JOB 1:
Write out the stretch of the circular track thread from "Help please" through "the above relation.".
JOB 2:
Resume the circular track thread at the point where it stops, continuing its text.

*** Opening DOCUMENT SEGMENT ***

Magnitude of velocity

Question

A car travels around a circular track with a radius of $r=250m$. When it is at point $A$ then $V_a=5m/s$ which increases at a rate of $\dot{v}=(0.06t)m/s$. Determine the magnitude of its velocity and its acceleration when it is $1/3$ around the track. My distance in this situation is obviously $524m$.

Asked this question earlier and while the answerer was extremely helpful the answer he gave me was incorrect or at least didn't give the answer my tutor is looking for. (I don't mean to appear ungrateful for the attempted help in my earlier question the gentleman was extremely helpful and nice.)

Help please

Answer 1

Hint: The acceleration would be the vector sum of the tangential and radial one, i.e $$|a|=\sqrt{(\frac{v^2}{r})^2+(\frac{dv}{dt})^2}$$ Now you have $a(t)=0.06t$, can you find $v(t)$? and subsequently $x(t)$? then you know $x=524m$, find t from this and then find v at that t and find |a| by the above relation.

Answer 2

Since the car undergoes pure circular motion ("pure" referring to the fact that it remains on a circular trajectory), we can specify its motion completely by the position along the path and the (tangential) speed.

The speed is given at a particular position (point A, which we will denote by $\theta = 0$) to be $v (t = 0) = v_0$, and is given to evolve according to $\dot{v} = f (t)$. Therefore, the speed at any given time is $v = v_0 + \int_0^t f (\tau) d \tau$. However, we would like to determine the car's speed (and the rate of change of speed) at a given position. To this end, we note that $s = R \theta$, where $s$ is the linear displacement along the track, $R$ is the radius of the track, and $\theta$ is the angular displacement. Therefore,

$$\theta = \frac{s}{R} = \frac{1}{R} \int_0^t v (\tau) d \tau$$

$$= \frac{v_0 t}{R} + \frac{1}{R} \int_0^t \int_0^\tau f (\tau') d \tau'$$

Letting $f (t) = K t$, we obtain that

$$\theta = \frac{v_0 t}{R} + \frac{K t^3}{6 R} = \Pi + \frac{1}{6} \frac{K R^2}{v_0^3} \Pi^3$$

where we define $\Pi = \frac{v_0 t}{R}$ as a non-dimensional time. This is a cubic equation that can be solved to obtain the time.

*** Closing DOCUMENT SEGMENT ***
*** Opening PROVIDED INFORMATION ***

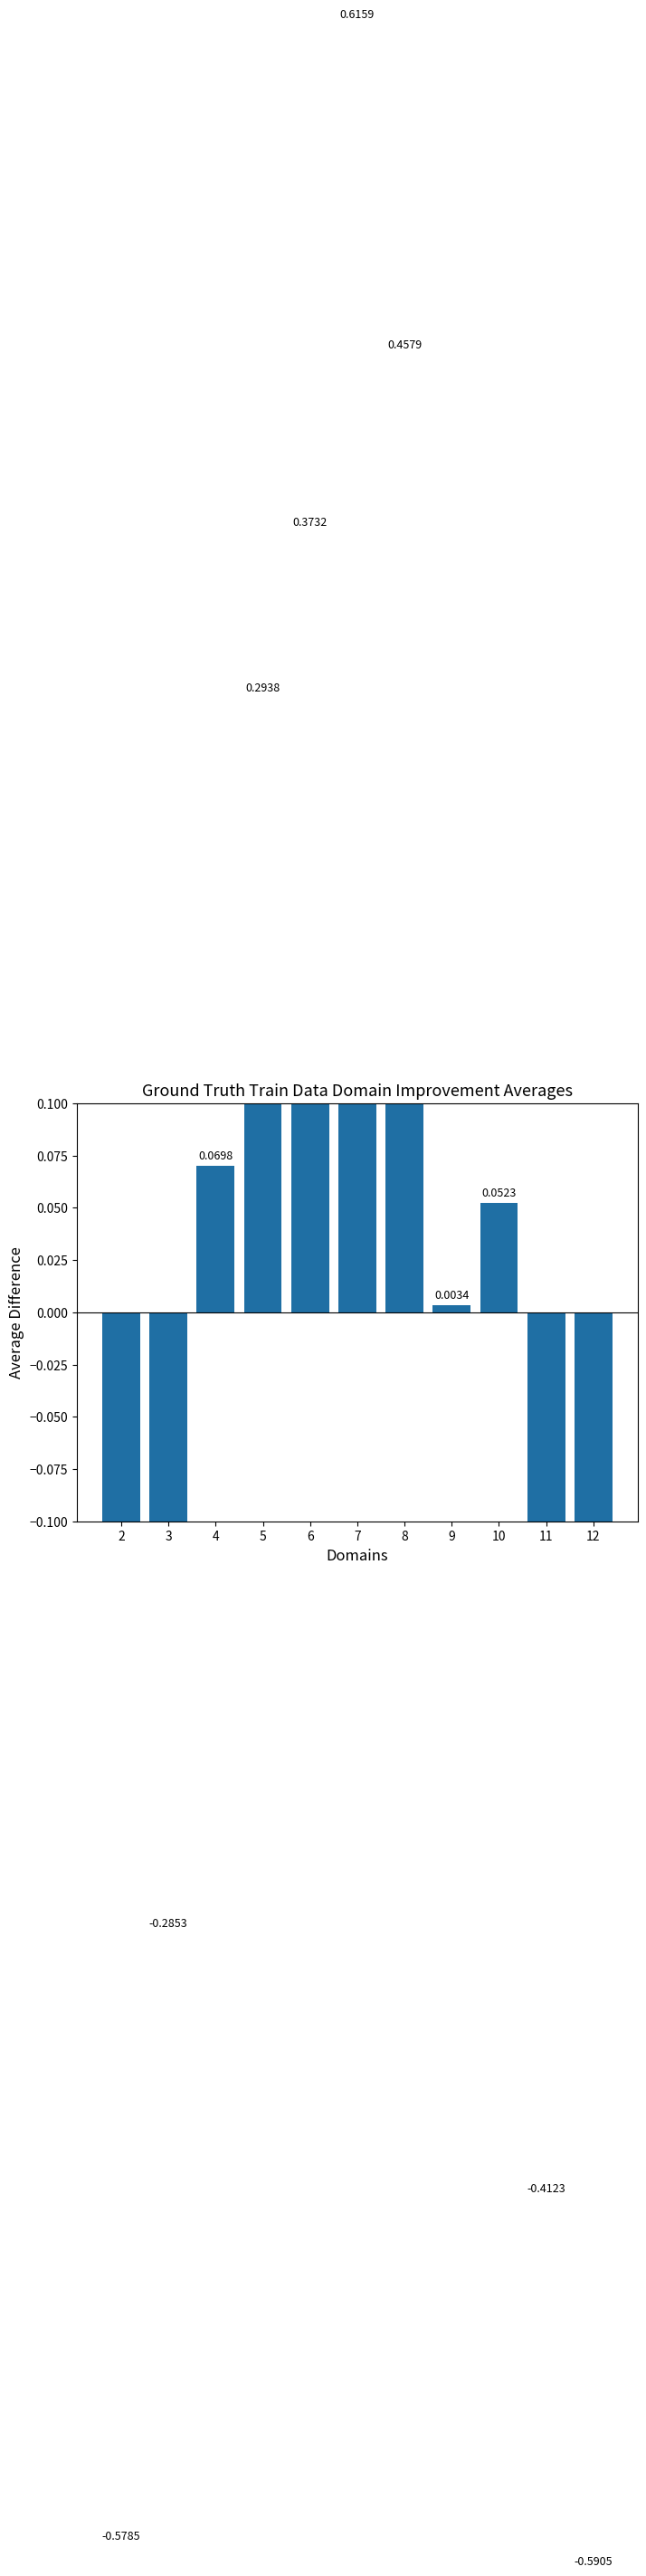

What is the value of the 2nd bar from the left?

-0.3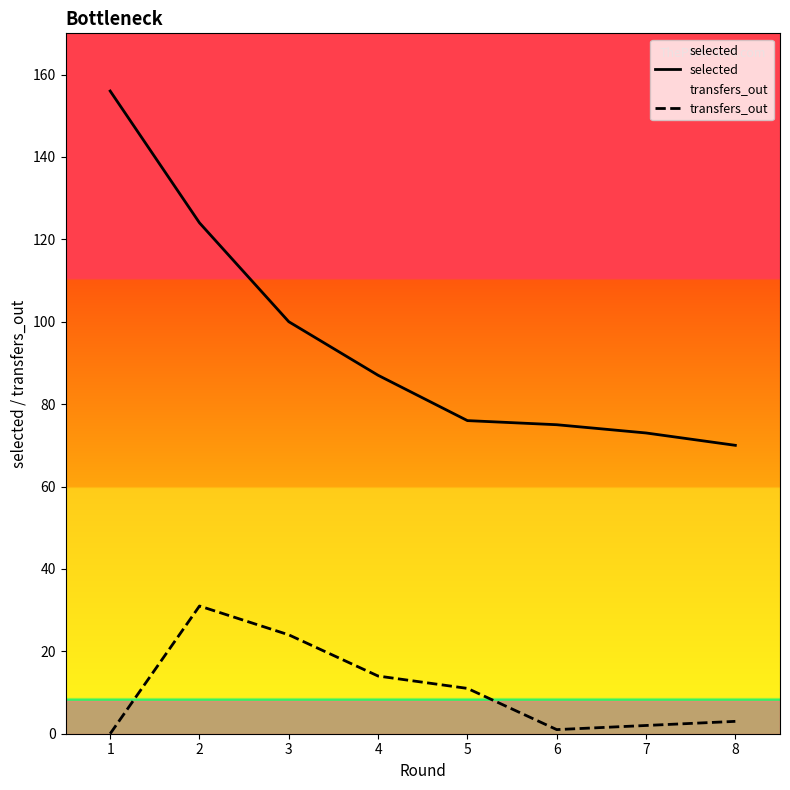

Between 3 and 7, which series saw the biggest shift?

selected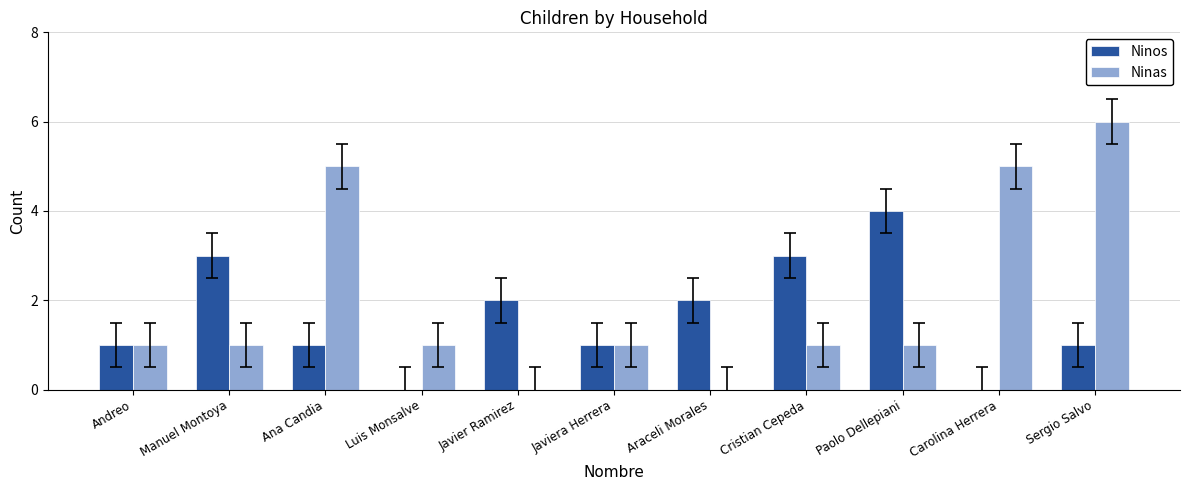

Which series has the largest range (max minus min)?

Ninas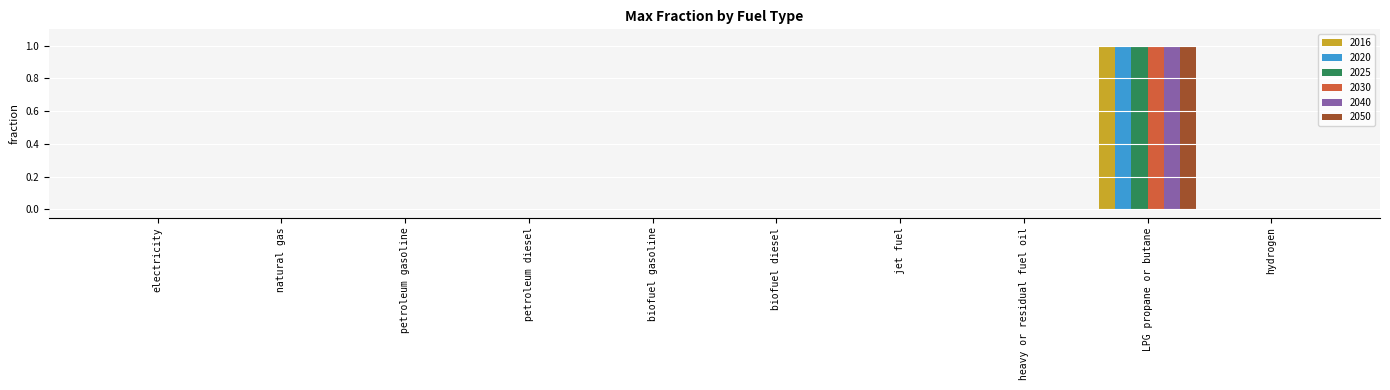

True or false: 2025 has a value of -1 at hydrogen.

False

*** Closing PROVIDED INFORMATION ***

YOUR RESPONSE 1:
Help please

Answer 1

Hint: The acceleration would be the vector sum of the tangential and radial one, i.e $$|a|=\sqrt{(\frac{v^2}{r})^2+(\frac{dv}{dt})^2}$$ Now you have $a(t)=0.06t$, can you find $v(t)$? and subsequently $x(t)$? then you know $x=524m$, find t from this and then find v at that t and find |a| by the above relation.

YOUR RESPONSE 2:
Now, we can find the speed of the car by noting that

$$v = v_0 + \frac{1}{2} K t^2 = v_0 \left( 1 + \frac{1}{2} \frac{K R^2}{v_0^3} \Pi^2 \right)$$

and the rate of change of speed of the car is

$$\dot{v} = K t = \frac{K R}{v_0} \Pi$$

The magnitude of the acceleration is found from the vectorial sum of the radial and tangential components of acceleration:

$$|\vec{a}| = \left| \left\langle \frac{v^2}{R}, \dot{v} \right\rangle \right|$$

$$= \frac{v_0^2}{R} \left| \left\langle 1 + \frac{1}{2} \frac{K R^2}{v_0^3} \Pi^2, \frac{K R^2}{v_0^3} \Pi \right\rangle \right|$$

$$= \frac{v_0^2}{R} \sqrt{1 + \left( \frac{K R^2}{v_0^3} + \frac{K^2 R^4}{v_0^6} \right) \Pi^2 + \frac{1}{4} \frac{K^2 R^4}{v_0^6} \Pi^4}$$

For the given example, with $v_0 = 5 \frac{\text{m}}{\text{s}}$, $R = 250 \text{ m}$, and $K = 0.06 \frac{\text{m}}{\text{s}^3}$, the non-dimensional parameter $\frac{K R^2}{v_0^3} = 30$, and the only real solution to

$$\theta = \frac{2}{3} \pi = \Pi + \frac{1}{6} (30) \Pi^3$$

is $\Pi \approx 0.6596$.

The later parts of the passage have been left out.